### Text segment
◇ ◇ ◇ ◇ ◇

Debt Covenants Post-COVID-19
Looking Through a Lender’s Lens at Debt Covenants Post-COVID-19
As COVID-19 continues to interrupt everyday life across the globe, lenders have been feeling the impact on their borrowers. After a long benign credit cycle, many lenders saw a significant uptick in covenant breaches, waiver requests, and defaults on deals originated pre-COVID.
Pre-COVID, default rates were relatively low, and the economy was on a decades-long bull run. The macro-economic environment looked far different than it does today. At the end of 2019, corporate debt reached a record percentage of GDP as companies took advantage of interest rates falling to an all-time low. The world was ten years past the last economic downturn—the Great Recession a distant memory—and lenders were willing to forego tight covenant structures owing to a highly competitive marketplace.
COVID-19 was arguably the most abrupt, acute shock the global economy has ever experienced. Everything changed dramatically, and in only a few weeks.
Covenants in the Middle Market
Although covenant-lite structures have been common in recent years, most loans in the middle market include at least one financial covenant, which have become particularly relevant in the context of COVID-19. Previously profitable companies have experienced sharp declines in earnings due to government-mandated shut-downs, supply chain challenges, and fundamental changes in consumer behavior. Through no fault of their own, many portfolio companies breached financial covenants at some point in 2020.
A Lender’s Response to Covenant Breaches
Covenant breaches are not uncommon post-COVID. Most companies subject to covenants, particularly those based on a cash flow metric, including leverage, interest coverage, and fixed charge coverage ratios, experienced covenant issues. That said, lenders have thus far been patient with their borrowers, particularly where the private equity sponsor has been willing to provide incremental support.

◇ ◇ ◇ ◇ ◇

[Extracted records]
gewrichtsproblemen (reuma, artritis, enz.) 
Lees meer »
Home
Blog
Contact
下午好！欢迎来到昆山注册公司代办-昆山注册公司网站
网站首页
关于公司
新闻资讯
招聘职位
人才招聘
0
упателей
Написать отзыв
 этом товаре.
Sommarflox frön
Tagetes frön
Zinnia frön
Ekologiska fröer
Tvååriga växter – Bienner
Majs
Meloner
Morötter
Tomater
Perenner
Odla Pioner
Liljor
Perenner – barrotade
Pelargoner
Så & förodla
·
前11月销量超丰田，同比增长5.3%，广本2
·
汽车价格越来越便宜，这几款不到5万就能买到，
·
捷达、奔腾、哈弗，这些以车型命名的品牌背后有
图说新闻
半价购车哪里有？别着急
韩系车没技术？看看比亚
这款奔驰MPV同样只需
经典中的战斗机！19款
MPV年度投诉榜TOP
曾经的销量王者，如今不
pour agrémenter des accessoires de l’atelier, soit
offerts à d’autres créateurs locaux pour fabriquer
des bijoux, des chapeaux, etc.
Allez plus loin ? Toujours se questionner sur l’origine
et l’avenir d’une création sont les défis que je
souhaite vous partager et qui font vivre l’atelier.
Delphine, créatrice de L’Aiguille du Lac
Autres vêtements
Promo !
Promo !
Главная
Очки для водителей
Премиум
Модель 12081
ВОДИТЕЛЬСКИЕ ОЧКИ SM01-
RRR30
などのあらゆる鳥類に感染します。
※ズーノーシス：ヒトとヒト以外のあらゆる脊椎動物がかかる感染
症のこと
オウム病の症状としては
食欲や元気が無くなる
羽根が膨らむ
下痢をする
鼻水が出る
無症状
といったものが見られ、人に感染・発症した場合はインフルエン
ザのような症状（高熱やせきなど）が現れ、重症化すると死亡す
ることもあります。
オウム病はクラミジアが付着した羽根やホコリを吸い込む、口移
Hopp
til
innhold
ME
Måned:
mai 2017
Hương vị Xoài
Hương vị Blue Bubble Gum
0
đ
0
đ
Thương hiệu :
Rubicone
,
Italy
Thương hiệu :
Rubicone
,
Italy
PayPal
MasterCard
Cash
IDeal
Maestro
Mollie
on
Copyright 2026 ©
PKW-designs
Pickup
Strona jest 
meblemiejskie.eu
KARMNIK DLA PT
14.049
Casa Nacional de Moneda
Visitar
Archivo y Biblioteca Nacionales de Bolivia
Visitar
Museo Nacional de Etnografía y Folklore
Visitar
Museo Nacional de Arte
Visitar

◇ ◇ ◇ ◇ ◇

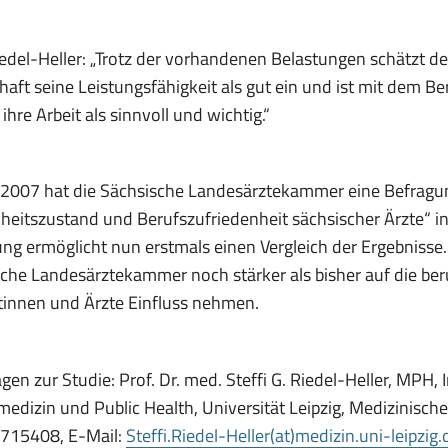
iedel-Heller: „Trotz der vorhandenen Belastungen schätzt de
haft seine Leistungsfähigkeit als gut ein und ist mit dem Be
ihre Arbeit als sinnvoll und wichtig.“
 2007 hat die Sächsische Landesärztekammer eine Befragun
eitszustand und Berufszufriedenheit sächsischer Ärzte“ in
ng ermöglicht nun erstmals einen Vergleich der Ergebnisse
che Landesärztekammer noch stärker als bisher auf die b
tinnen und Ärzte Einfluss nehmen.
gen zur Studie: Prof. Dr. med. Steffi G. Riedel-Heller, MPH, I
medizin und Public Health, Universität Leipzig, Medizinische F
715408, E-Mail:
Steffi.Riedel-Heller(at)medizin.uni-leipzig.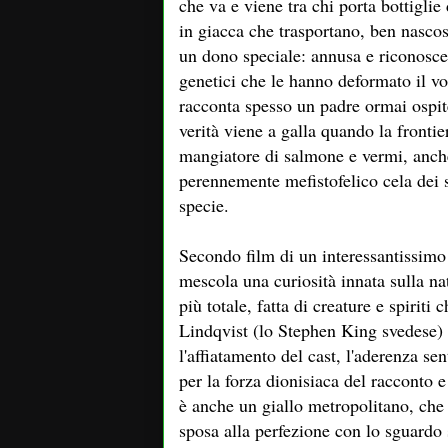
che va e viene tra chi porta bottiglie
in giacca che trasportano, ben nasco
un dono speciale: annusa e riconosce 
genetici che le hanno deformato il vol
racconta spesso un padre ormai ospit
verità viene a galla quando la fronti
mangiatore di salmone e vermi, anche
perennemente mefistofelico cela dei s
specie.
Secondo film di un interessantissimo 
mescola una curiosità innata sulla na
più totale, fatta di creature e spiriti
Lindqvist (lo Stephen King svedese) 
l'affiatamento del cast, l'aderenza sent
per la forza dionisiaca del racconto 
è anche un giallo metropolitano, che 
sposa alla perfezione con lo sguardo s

◇ ◇ ◇ ◇ ◇

### What you need to do
1. Decide whether each statement agrees with the article on debt covenants: (a) At the end of 2019, corporate debt reached a record percentage of GDP; (b) most middle-market loans carry no financial covenant at all; (c) lenders have so far been impatient with borrowers that breached covenants. Answer yes or no for each, quoting the deciding words of the article exactly.
2. Reproduce the article on debt covenants word for word, everything from "A Lender’s Response" down to "provide incremental support.".
3. Carry on the article on debt covenants from the point where it stops.
These records have nothing to do with the article on debt covenants.

### Responses
1.
(a) Yes: "At the end of 2019, corporate debt reached a record percentage of GDP"
(b) No: "most loans in the middle market include at least one financial covenant"
(c) No: "lenders have thus far been patient with their borrowers"

2.
A Lender’s Response to Covenant Breaches
Covenant breaches are not uncommon post-COVID. Most companies subject to covenants, particularly those based on a cash flow metric, including leverage, interest coverage, and fixed charge coverage ratios, experienced covenant issues. That said, lenders have thus far been patient with their borrowers, particularly where the private equity sponsor has been willing to provide incremental support.

3.
We have seen a few different reactions to covenant issues thus far in the post-COVID recovery.
Waive the covenant without a fee. If the lender believes the default is a one-off occurrence and performance will return to compliance with the existing covenant suite, some have elected to waive the fee (at the lender’s discretion) to avoid further deterioration in the company’s liquidity position. Of course, the borrower is responsible for the legal and financial advisory fees of the lender. Most waivers have been effective for one or two quarters.
Waive the covenant with a fee. Historically, most lenders will charge a fee, which can be an agreed lump sum documented in the loan wavier or a percentage of the loan, in exchange for agreeing to waive covenants. Some lenders have been steadfast in insisting on an amendment/waiver fee post-COVID. Often, these lenders cite “policy” or institutional precedent when insisting on a fee.
Reset the covenants. If the borrower’s downturn in performance is likely to persist beyond a few quarters, a temporary waiver is probably not a solution. If the lender still views the company as creditworthy, they may opt to reset covenants to a more realistic level to reflect projected performance going forward. Resetting covenants post-COVID has been challenging since many borrowers and sponsors cannot reliably provide forecasts around which to reset covenants. That said, as confidence has increased, more covenant packages are being reset. A covenant reset is almost always accompanied by a lender fee and is often part of a more global “restructuring” whereby the private equity sponsor injects more capital – either in the form of a debt instrument or as equity (the latter may be less advisable).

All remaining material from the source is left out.